15 The inner will to remain cannot be decisive on its own; it must be made recognizable externally (in accordance with the principle of trust). Consequently, residence cannot be established by a mere declaration of intent. Rather, objectively recognizable elements are required to ensure that this declaration of intent can actually be followed. It is even conceivable that a domicile is established against the will of the person if, on the basis of created facts, the appearance of an intention to remain permanently clearly arises. This is because the will to establish residence is not necessarily congruent with the intention of permanent residence required by law. The motive for a person's residence in a state is fundamentally irrelevant to the concept of domicile.
16 It is also questionable to what period of time the intention to remain must refer. When the law speaks of "permanent" residence, it means nothing other than "not merely temporary". Even a short stay can in principle fulfill the subjective element, if the externally recognizable elements indicate the establishment of a center of life, i.e. the intensity of the relationship to a certain place is sufficiently strong. Thus, if there is a prospect of a long or continuous stay, residence will generally be affirmed, irrespective of the duration that has already taken place. But also a temporary intention can be sufficient, provided that the center of life is effectively relocated for this period of time. In the final analysis, the intensity of the relationship to a certain place, as it is recognizable from the outside, is decisive. As a rule, the subjective element can be located where the family interests and ties are most strongly localized. However, there may be exceptions to this rule if other indications prevail (N 17 ff.).

====================

### ASSIGNMENT:
Please repeat the text on domicile starting at "15 The inner" and ending at "concept of domicile.", swapping each "declaration of intent" for "statement of intent". The listing that comes next is separate material with no connection to the text on domicile.

====================

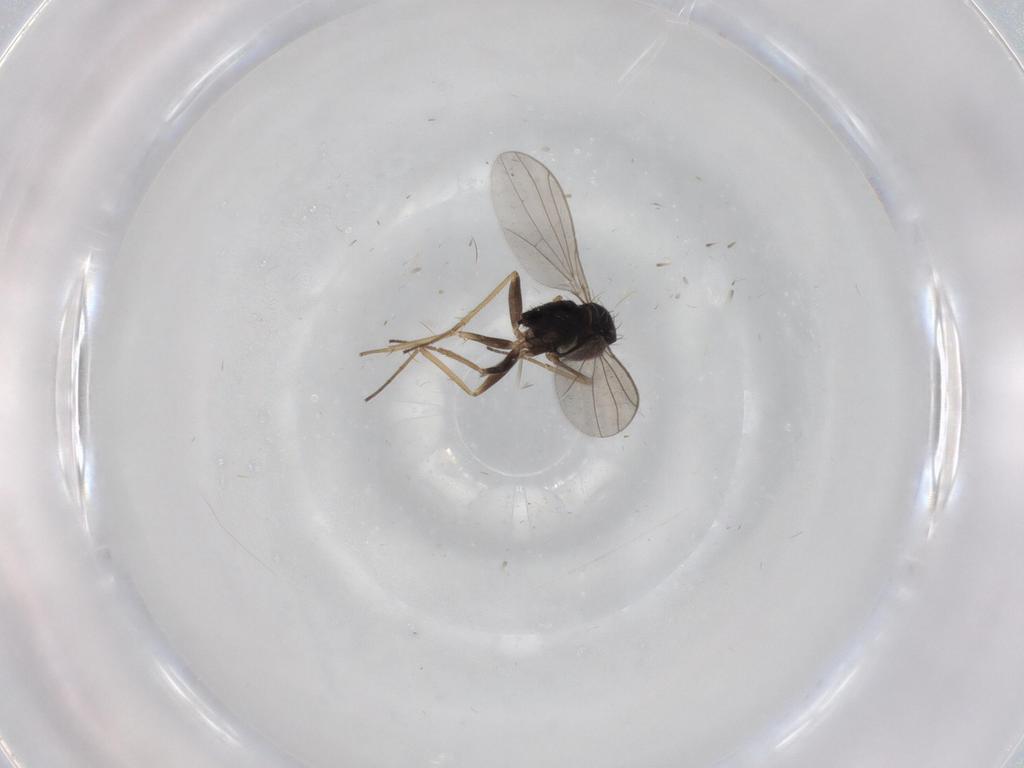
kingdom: Animalia
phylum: Arthropoda
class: Insecta
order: Diptera
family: Dolichopodidae
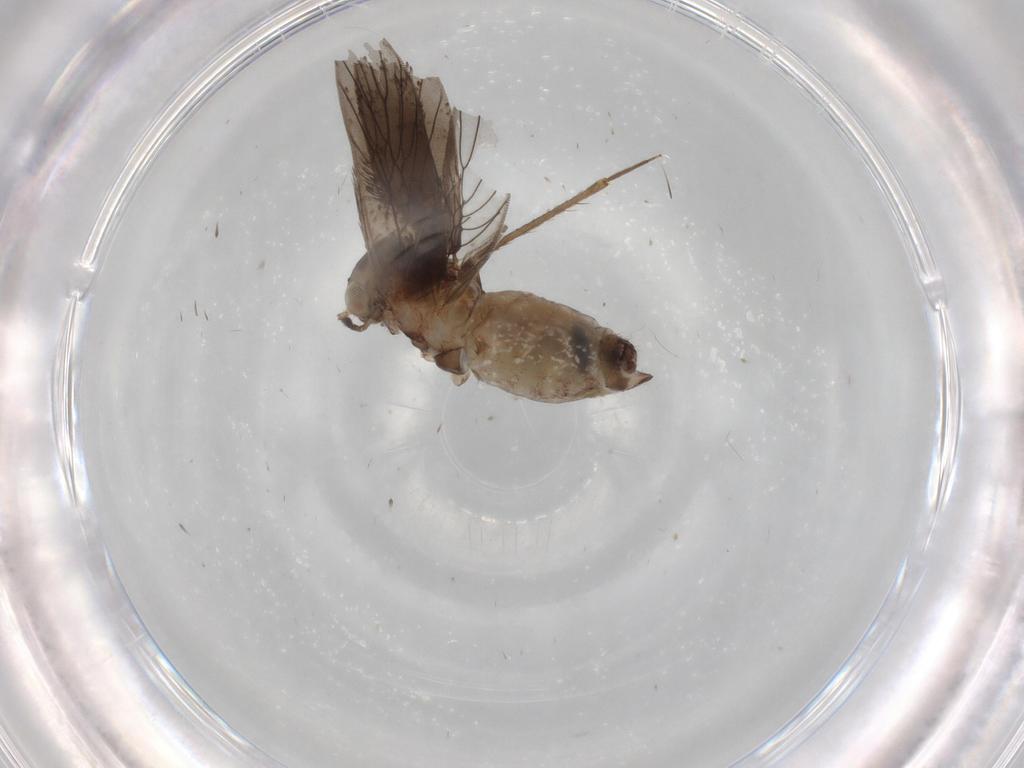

====================

### WRITTEN SOLUTION:
15 The inner will to remain cannot be decisive on its own; it must be made recognizable externally (in accordance with the principle of trust). Consequently, residence cannot be established by a mere statement of intent. Rather, objectively recognizable elements are required to ensure that this statement of intent can actually be followed. It is even conceivable that a domicile is established against the will of the person if, on the basis of created facts, the appearance of an intention to remain permanently clearly arises. This is because the will to establish residence is not necessarily congruent with the intention of permanent residence required by law. The motive for a person's residence in a state is fundamentally irrelevant to the concept of domicile.